Dans le même temps, les États-Unis s’efforcent de trouver d’autres sources d’approvisionnement. En juillet, le ministère de la défense a annoncé un programme d’investissement historique de plusieurs milliards de dollars destiné à stimuler MP Materials, l’entreprise à l’origine du projet phare des États-Unis dans le domaine des terres rares. Mais que se passera-t-il si, malgré des subventions massives et des années d’efforts, les États-Unis ne parviennent toujours pas à s’affranchir de leur dépendance à l’égard des terres rares chinoises ?
Le Japon offre un exemple édifiant. En 2010, à la suite d’une impasse maritime concernant les îles Senkaku, la Chine a brusquement interrompu ses exportations de terres rares vers le Japon. En réaction, le gouvernement japonais a pris une série de mesures stratégiques : investir dans Lynas Rare Earths, un producteur australien ; stimuler la recherche et le développement nationaux en matière de recyclage et de substitution ; forger ses propres partenariats commerciaux avec des fabricants d’aimants chinois ; et constituer des stocks stratégiques pour amortir les chocs d’approvisionnement à venir. Plus d’une décennie plus tard, le Japon importe toujours plus de 70% de ses terres rares de Chine.
La domination de la Chine sur les terres rares ne s’est pas construite du jour au lendemain, et elle ne sera pas facilement érodée. Sa force ne réside pas dans l’accumulation de matières premières, mais dans sa capacité industrielle à les raffiner, à les traiter et à les produire à grande échelle. Aujourd’hui, la Chine contrôle entre 85% et 90% de la capacité mondiale de raffinage des terres rares et produit environ 90% des aimants en terres rares à haute performance du monde. C’est le seul pays dont la chaîne d’approvisionnement en terres rares est entièrement intégrée verticalement, de l’extraction minière à la fabrication d’aimants en passant par la séparation chimique.
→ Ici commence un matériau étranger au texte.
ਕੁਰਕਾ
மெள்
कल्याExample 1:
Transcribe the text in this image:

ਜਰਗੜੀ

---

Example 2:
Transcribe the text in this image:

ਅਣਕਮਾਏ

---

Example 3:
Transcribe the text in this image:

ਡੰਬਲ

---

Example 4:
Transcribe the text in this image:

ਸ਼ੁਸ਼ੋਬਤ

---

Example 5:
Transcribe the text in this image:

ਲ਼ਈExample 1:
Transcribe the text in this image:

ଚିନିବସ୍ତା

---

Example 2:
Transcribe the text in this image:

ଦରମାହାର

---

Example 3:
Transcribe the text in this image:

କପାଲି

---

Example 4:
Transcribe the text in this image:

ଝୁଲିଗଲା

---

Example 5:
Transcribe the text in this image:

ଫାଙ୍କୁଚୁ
L’avance de la Chine en matière de fabrication lui a donné non seulement une avance industrielle, mais aussi un fossé technologique. Entre 1950 et 2018, la Chine a déposé plus de 25 000 brevets liés aux terres rares, soit plus du double du nombre de brevets déposés aux États-Unis. Des décennies d’expérience pratique dans la chimie et la métallurgie complexes du traitement des terres rares ont permis d’acquérir une expertise que les entreprises occidentales ne peuvent pas facilement reproduire. En outre, en décembre 2023, le gouvernement chinois a pris des mesures pour consolider son avance, en imposant des interdictions d’exportation radicales sur les technologies d’extraction, de séparation et de production d’aimants à base de terres rares.
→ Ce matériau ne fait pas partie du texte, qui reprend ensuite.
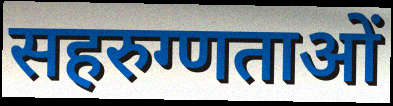
सहरुग्णताओं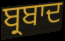
ਬ੍ਰਬਾਦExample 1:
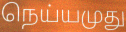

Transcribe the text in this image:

நெய்யமுது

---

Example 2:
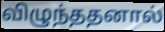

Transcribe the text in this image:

விழுந்ததனால்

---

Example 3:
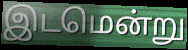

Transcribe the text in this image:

இடமென்று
La réglementation environnementale laxiste de la Chine a également donné à ses entreprises un puissant avantage sur leurs concurrents occidentaux. En 2002, la mine de terres rares de Mountain Pass, en Californie, a été contrainte d’interrompre ses opérations de raffinage à la suite d’un déversement de déchets toxiques. En revanche, l’environnement réglementaire plus permissif de la Chine a permis à la production de terres rares de se développer rapidement, avec moins de retards et des coûts bien inférieurs.
Il est important de noter que les points d’étranglement des terres rares ne sont pas fixes ; ils évoluent avec la technologie. La Chine l’a compris et a attendu patiemment que la dépendance de l’Occident à l’égard des aimants en terres rares augmente de manière exponentielle avec la transition écologique mondiale, qui a créé une demande massive de VE et d’éoliennes.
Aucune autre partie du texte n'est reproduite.